Im Lernbereich Kunst stehen kreative Gestaltungsprozesse im Mittelpunkt, die Schüler*innen ganzheitlich ansprechen und ein Lernen mit allen Sinnen ermöglichen. Die Kinder und Jugendlichen malen auf großen Blättern an der Wand oder an Staffeleien. Es steht ein Palettentisch mit Gouachefarben, Pinseln und weiteren Hilfsmitteln zur Verfügung. Die Malenden wählen ihren Bildinhalt selbst. Ob sie mit Pinseln oder mit den Fingern malen, ist ebenfalls eine freie Entscheidung. Im spielerischen, handelnden Umgang mit unterschiedlichem Material können die Schüler*innen eigene Impulse entwickeln, diesen folgen, Selbstwirksamkeit erfahren und Freude am selbstständigen Gestalten erleben. Im gestalterischen Tun wird kreative Kompetenz, d. h. die Fähigkeit, etwas Neues zu erschaffen und eigene Lösungen zu finden, entdeckt und gefördert. Gestalterisches Tätigsein fördert Sach- und Sozialkompetenz und nimmt auf vielfältige Weise positiven Einfluss auf die Entwicklung der gesamten Persönlichkeit.

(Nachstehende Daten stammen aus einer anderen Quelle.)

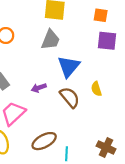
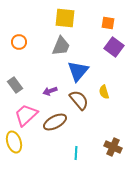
purple square: (107, 41) -> (114, 47), turned 30
brown ellipse: (44, 141) -> (55, 122), moved

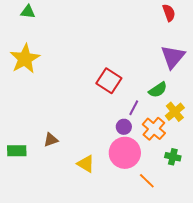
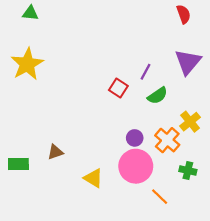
red square: (109, 81) -> (118, 88), size x0.7
green semicircle: (158, 90) -> (157, 96), moved
purple line: (134, 108) -> (146, 72), moved

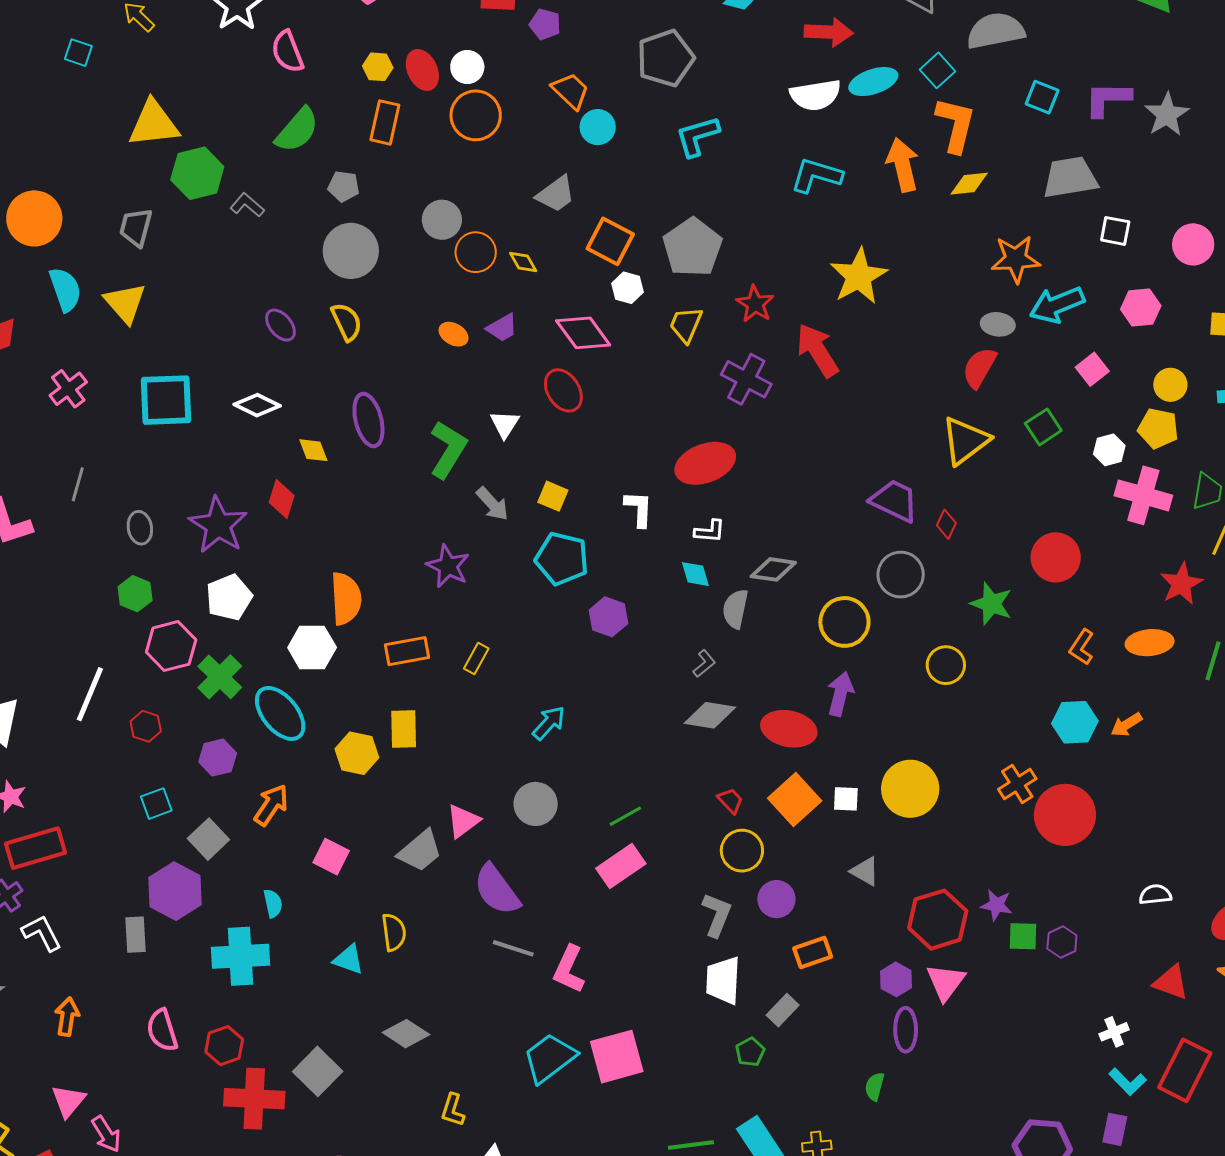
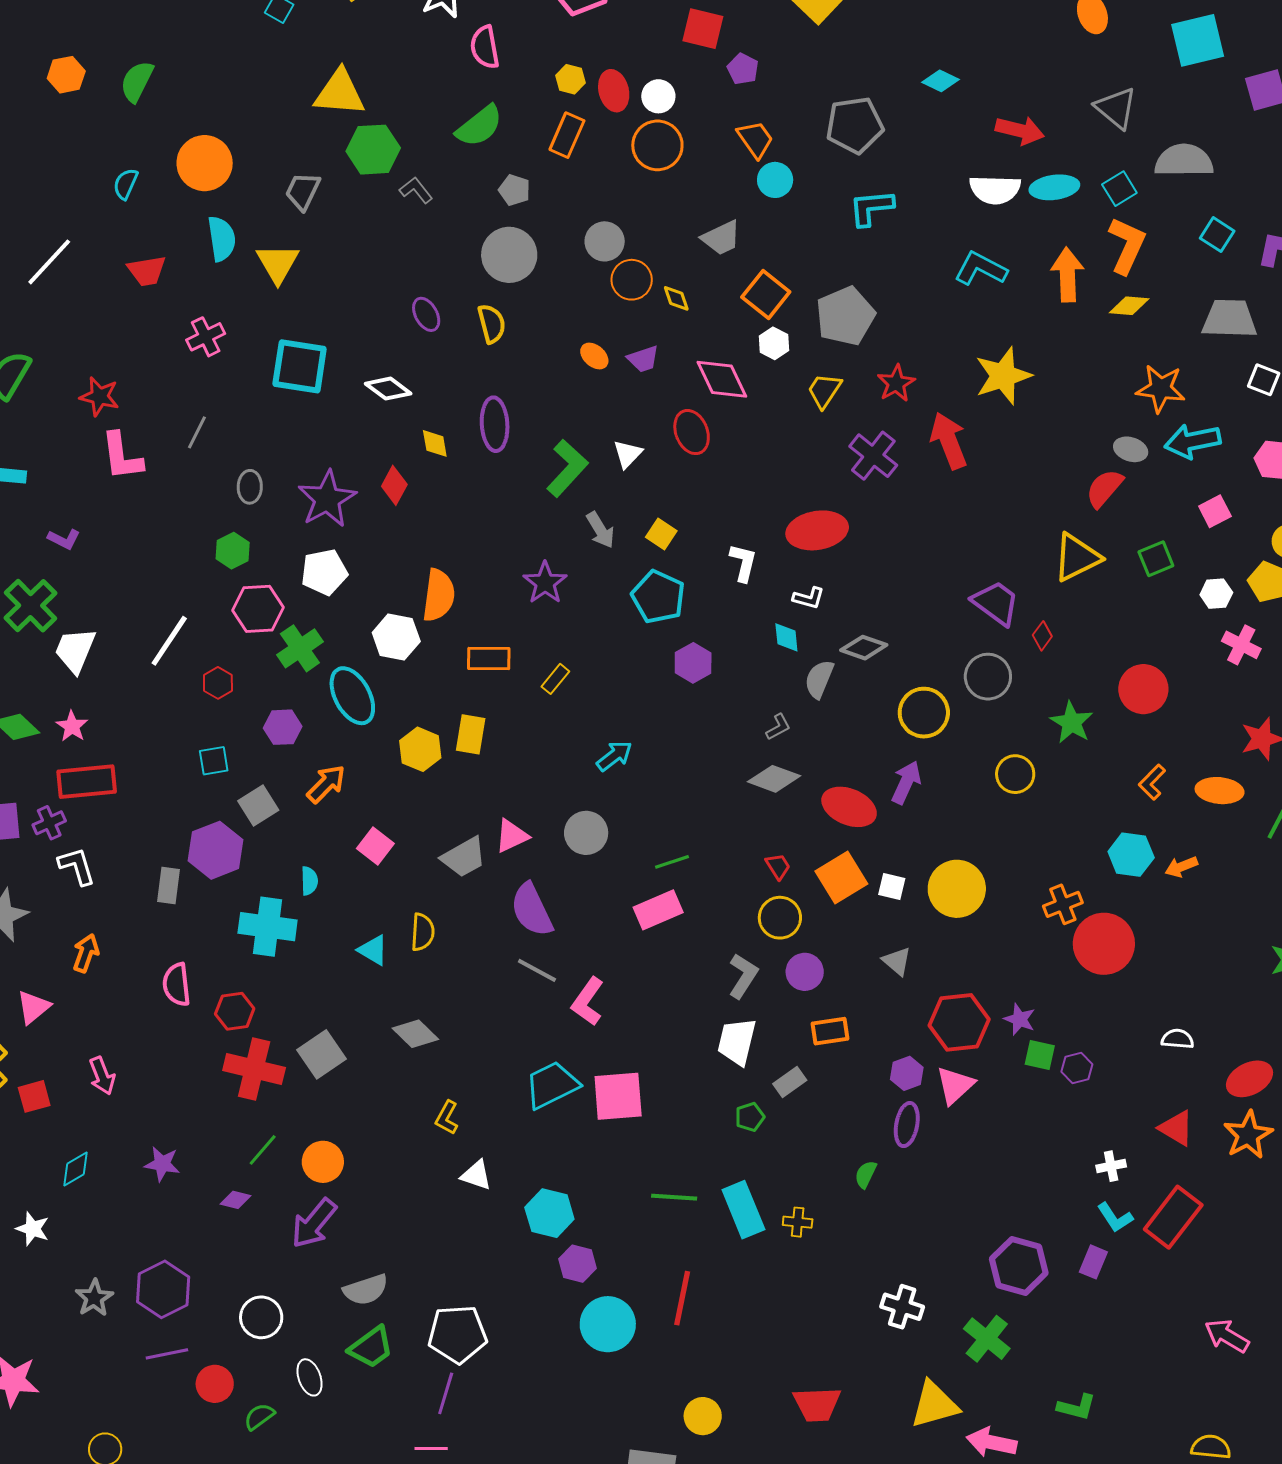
pink cross: (1143, 495) -> (1241, 645), size x0.7
pink triangle: (68, 1101) -> (33, 1007), moved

Die Unterrichtsangebote bewegen sich zwischen offenen Angeboten mit einer vorgegebenen festen Struktur und kunstpädagogischen Themen. Die Kinder und Jugendlichen lernen so Künstler*innen oder Arbeitsmethoden kennen. Diese Arbeiten werden nach Möglichkeit nicht bewertet, sondern es wird versucht, mit den Kreativen in ein Gespräch über das Bild zu kommen.
Der Unterricht ist prozessorientiert und vermeidet eine Kategorisierung nach gut und schlecht. Entscheidend ist die Freude am Gestalten. Sämtliche Ausdrucksformen werden willkommen geheißen, wobei die jeweilige Behinderung in den Gestaltungsprozess mit einfließt und als individuelle Ausprägung betrachtet wird.